◆ **ВОПРОСЫ К ТЕКСТУ**:
- a) Ответьте на вопросы по тексту о Микеланджело:
(i) Чем часто подкреплялся Микеланджело?
(ii) Что, по свидетельству Кондиви, Микеланджело носил на ногах даже во сне?
(iii) Почему помощников привезли в Рим из Флоренции?
- b) Подхватите текст о Микеланджело и продолжите его после последнего предложения.

[149]. К пище, например, он был безразличен, «питаясь скорее по необходимости, чем из любви к еде»[150], так что часто подкреплялся лишь куском хлеба и вином. Скромный ужин он порой съедал за работой и, жуя горбушку, делал наброски или работал кистью.
Но непритязательность Микеланджело была ничто по сравнению с тем, как он соблюдал личную гигиену, а точнее сказать – ее игнорировал. «По натуре он был столь неаккуратен и груб, – писал Паоло Джовио в биографии художника, – что в доме оказывался сущим неряхой, так что лишил человечество многих учеников, которые могли бы продолжить его дело»[151]. Можно не сомневаться, что Микеланджело верно следовал совету отца. «Не пытайся себя обелять, – поучал Лодовико сына. – Другие пусть трут тебя до блеска, но сам – никогда»[152]. Даже Кондиви пришлось признать, что у художника были отталкивающие привычки, судя по свидетельствам о том, как он «спал обыкновенно не раздеваясь, с гетрами на ногах, которые он всегда носил… Случалось, что он не снимал их довольно долго и потом сдирал вместе с кожей, как со змеи»[153]. Отталкивающее зрелище даже для той эпохи, когда люди переодевались и посещали публичные бани не чаще раза в неделю.
Еще более неприглядным было отношение Микеланджело к окружающим. Конечно, он был способен на дружбу и товарищество. Помощников привезли в Рим из Флоренции именно потому, что это были его давние друзья и знакомые и ему нравилось их общество. Но нередко общество ему мешало: по натуре он был меланхоликом-одиночкой. Кондиви признает, что еще в юности Микеланджело прослыл bizzarro e fantastico[154], потому что «почти совсем отказался от общения с людьми»[155]. Как вспоминает Вазари, его замкнутость была не столько свидетельством высокомерия или мизантропии, сколько необходимым условием для создания великих произведений искусства, ибо он считал необходимым, чтобы художник «избегал общества», полностью отдаваясь своему делу[156].

◆ **ДАННЫЕ**:
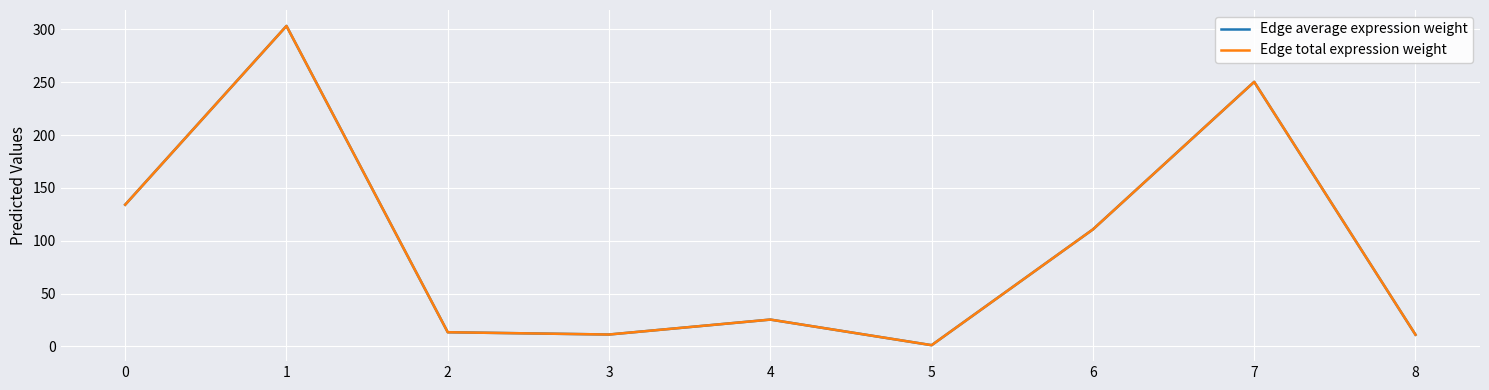

Between 7 and 2, which is larger?

7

◆ **ОТВЕТЫ К ЗАДАНИЮ**:
- a)
(i) Куском хлеба и вином.
(ii) Гетры.
(iii) Это были его давние друзья и знакомые, и ему нравилось их общество.

- b)
Но то, что шло на пользу искусству, не всегда благотворно сказывалось на отношениях с другими людьми. Один из друзей Микеланджело, Донато Джанотти, рассказывал, как пригласил его на ужин и получил весьма резкий отказ: художник хотел побыть в одиночестве. Джанотти повторил приглашение, убеждая Микеланджело позволить себе приятный вечер – лекарство от забот и тревог бренного мира. И снова тот отказался, мрачно заметив, что не имеет желания радоваться, покуда мир остается обителью слез[157]. Однако в следующий раз приглашение друга было принято, потому что, как выразился художник, «моя меланхолия, назовем ее помрачением, на время меня покинула»[158]. К собственному удивлению, он обнаружил, что может наслаждаться жизнью.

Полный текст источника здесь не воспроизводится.